Too bad, she would say, going for a swim. Best I can do.
But I gotta, moaned Big Man, I wanna, I hafta, I needta, the usual line, familiar to guys and gals everywhere. But this time there was nothing to be done. Sorry, Zoya would say. No can do. If only you were smaller.
Then one time, looking a bit flushed and frustrated herself, she said, Look, it’s a matter of will. If only you were smaller we’d be fine! I’d ride you all night. Maybe you should look into getting yourself a smaller cock.
What? Big Man cried. What do you mean?
I mean a smaller cock. You know, get a transplant. Have that one cut off and a smaller one sewn on in its place.
A smaller one? Cut off?
That’s what the situation calls for, big guy. That’s what will have to happen for us to work out.
What? What?
Transplant! Transplant! You can get one wherever you get organ transplants. Hospitals, right?
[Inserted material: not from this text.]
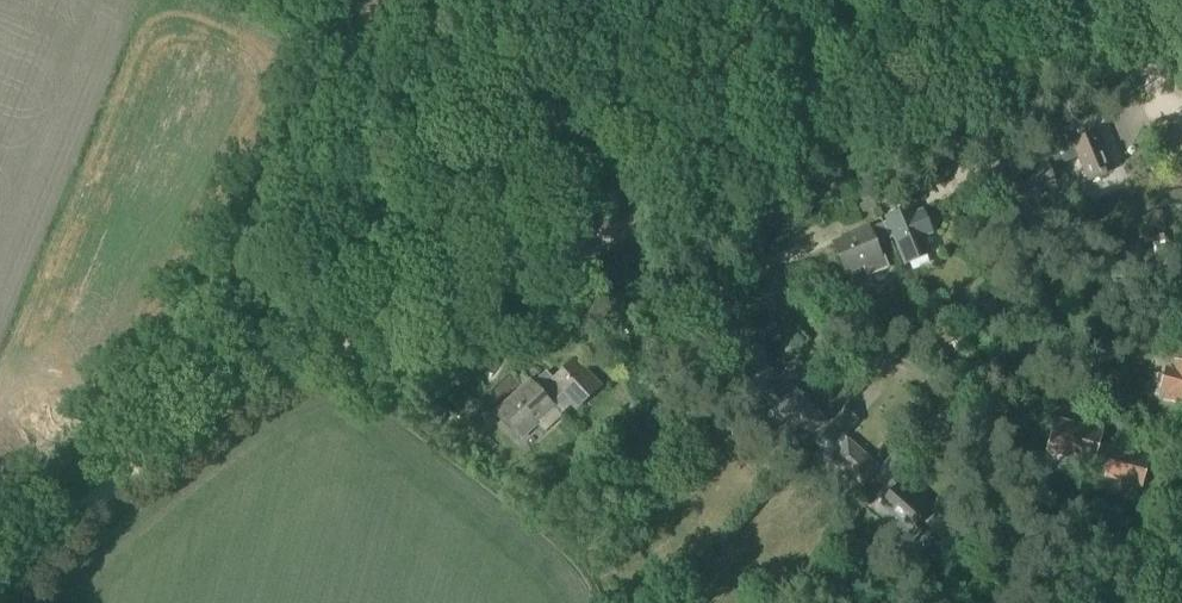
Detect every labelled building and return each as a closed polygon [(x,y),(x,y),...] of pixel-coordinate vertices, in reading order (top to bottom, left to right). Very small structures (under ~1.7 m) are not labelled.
[(1057,150),(1062,163),(1079,156),(1089,183),(1113,174),(1096,132),(1069,142),(1067,136),(1052,142),(1056,151),(1057,150)] [(1065,173),(1062,163),(1057,150),(1056,151),(1005,170),(1017,202),(1057,187),(1053,177),(1065,173)] [(887,226),(892,238),(895,237),(905,261),(928,252),(922,237),(931,233),(922,212),(913,216),(911,210),(888,219),(890,225),(887,226)] [(875,245),(892,238),(887,226),(871,233),(869,230),(835,244),(846,272),(862,266),(866,277),(888,268),(883,255),(880,256),(875,245)] [(760,358),(774,347),(766,335),(751,345),(760,358)] [(759,396),(775,377),(747,353),(731,371),(759,396)] [(531,383),(551,405),(564,393),(578,408),(600,387),(575,361),(554,382),(546,374),(534,385),(531,382),(531,383)] [(797,398),(791,394),(809,373),(795,361),(769,390),(789,407),(782,415),(810,440),(826,422),(798,397),(797,398)] [(1174,361),(1172,371),(1164,369),(1158,392),(1166,394),(1163,403),(1181,408),(1181,364),(1174,361)] [(534,422),(551,405),(531,383),(498,414),(521,438),(536,424),(534,422)] [(831,450),(858,420),(844,408),(817,438),(831,450)] [(1096,445),(1099,445),(1102,431),(1054,419),(1045,452),(1091,464),(1096,445)] [(860,485),(876,467),(848,442),(832,460),(860,485)] [(1112,449),(1099,445),(1096,445),(1091,464),(1092,464),(1090,472),(1142,486),(1148,460),(1111,450),(1112,449)] [(892,480),(906,464),(894,453),(874,475),(885,486),(886,486),(892,480)] [(886,486),(885,486),(876,496),(882,502),(881,503),(911,529),(927,511),(897,485),(892,480),(886,486)]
No way, said Big Man. For one thing—and there’s a lot more than one here—transplanted organs come from cadavers.
You could get your own cultured and grown to a smaller size. They do stuff like that now.
Oh please, Big Man said. It makes me queasy just talking about this stuff.
Not my fault, Zoya said. Where there’s a will there’s a way. And she went out flying by herself.
Well, you know. Life was no fun anymore. Eventually Big Man got desperate. He got so desperate that he very surreptitiously began looking into the matter, going to a clinic and telling the people there a clever story about a friend of his who had a very small fiancée. And he found out that the latest in what people called starfish biotechnology was indeed up to the task as described. He could have his private parts surgically removed and replaced by a cultured replacement grown from cells of the original. Cells from its most sensitive part, one doctor assured him. A two-magnitude reduction done twice would make him about right for Zoya.